Effect of low sperm quality on progeny: a study on zebrafish as model species

Abstract

Nowadays a decrease tendency in human sperm quality has been reported mainly in developed countries. Reproductive technologies have been very valuable in achieving successful pregnancies with low quality sperm samples. However, considering that spermatozoa molecular contribution is increasingly important in recent studies, it is crucial to study whether fertilization with low sperm quality could leave a molecular mark on progeny. This study explores the consequences that fertilization with low sperm quality may have on progeny, using zebrafish as a model. Good and bad breeders were established attending to sperm quality analyses and were individually tracked. Significant differences in fertilization and malformation rates were obtained in progenies between high and low quality sperm samples. Moreover an altered miR profile was found in the progenies of bad zebrafish breeders (upregulation of miR-141 and miR -122 in 24 hpf embryos) and as a consequence, some of their targets involved in male sex development such as dmrt1, suffered downregulation. Our results indicate that fertilizing with high sperm quality samples becomes relevant from a new perspective: to avoid molecular alterations in the progeny that could remain masked and therefore produce unexpected consequences in it.

Figure 1

Experimental design. Schematic representation of the experimental group determination (good and bad zebrafish breeders) analyses carried out and parameters analyzed in each type of sample.

Figure 2

Sperm quality analyses in good and bad zebrafish breeders. (A) Representation of total population distribution in terms of total motility (%). (B) Total motility (%) at different post-activation times (15 s, 30 s, 45s and 60 s) in the experimental groups (good and bad breeders). (C) Kinetic parameters (µm/s) at different post-activation times (15 s, 30 s, 45s and 60 s) in good and bad breeders. (D) Representation of total population distribution in terms of concentration (cell/ml). (E) Correlation between total motility (%) and concentration (cell/ml) in the two experimental groups analyzed. (F) Volume (µl) of good and bad zebrafish breeders. (G) Concentration (cell/ml) of the two studied groups. (H) Principal Component Analysis including all sperm quality parameters in good and bad zebrafish breeders. Representation of our experimental groups in a principal component plane. Data are the mean ± SEM. Good zebrafish breeders are represented in blue and bad breeders in white. Asterisks represent significant differences (p < 0.05) between experimental groups.

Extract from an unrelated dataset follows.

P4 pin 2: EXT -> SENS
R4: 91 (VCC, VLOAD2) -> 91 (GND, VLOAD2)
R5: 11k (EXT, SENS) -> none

Analyses were performed in sperm samples from 48 individual males.

Figure 3

Sperm molecular analyses in good and bad zebrafish breeders. (A) Global methylation status of sperm DNA. Unmethylated plasmid DNA (kit control) is digested by both enzymes, whereas methylated plasmid DNA (kit control) is susceptible only to Epi MspI digestion. All the represented samples from good and bad breeders derived from the same experiment and gel. The full length-gel image with all samples and kit controls is available in Supplementary Fig. 1. (B) Specific methylation analysis in dmrt1 promoter of good and bad zebrafish breeders. Schematic representation of zebrafish dmrt1 promoter, sequence, primer design, restriction sites, pattern of methylation and percentage of methylcytosine obtained in each experimental group. (C) Structure and expression of each microRNA normalized against that of miR-92-3p was calculated for all samples using the 2^−ΔΔCt method. The figure shows expression of each microRNA in the bad breeders relative to that in good breeders, which was set to 1. Data are expressed as the mean ± SEM of 2^−ΔΔCt values from three independent experiments of three different pools of three males per group were analyzed. Asterisks represent significant differences (p < 0.05) between experimental groups.

Figure 4

Progeny analyses from zebrafish good and bad breeders. (A) Percentage (%) of fertilization rate, embryo survival in blastula and 24 hpf stages and malformation rate in zebrafish progenies from good and bad breeders. (B) Relative expression of each microRNA calculated using the 2^−ΔΔCt method at three different early developmental stages (2–4 cells, blastula and 24 hpf). The figure shows expression of each microRNA in the bad breeders relative to that in good breeders, which was set to 1. Data are expressed as the mean ± SEM of 2^−ΔΔCt values from five independent in vitro fertilizations. Asterisks represent significant differences (p < 0.05) between experimental groups. (C) miR-200a-5p and 141-3p target analysis and the seeds matched in the 3′-UTR of each target gene. (D) Relative expression levels for each gene relative to the housekeeping genes actin beta 2 (actb2) and elongation factor 1 alpha (ef1α) were calculated for all samples using the 2^−ΔΔCt method. The figure shows expression of each gene in the progenies form bad breeders at two developmental stages (blastula and 24 hpf) relative to that progeny of good males, which was set to 1. Data are expressed as the mean ± s.e.m. of 2^−ΔΔCt values from three independent experiments with three replicates for each. Asterisks represent significant differences (p < 0.05) between experimental groups.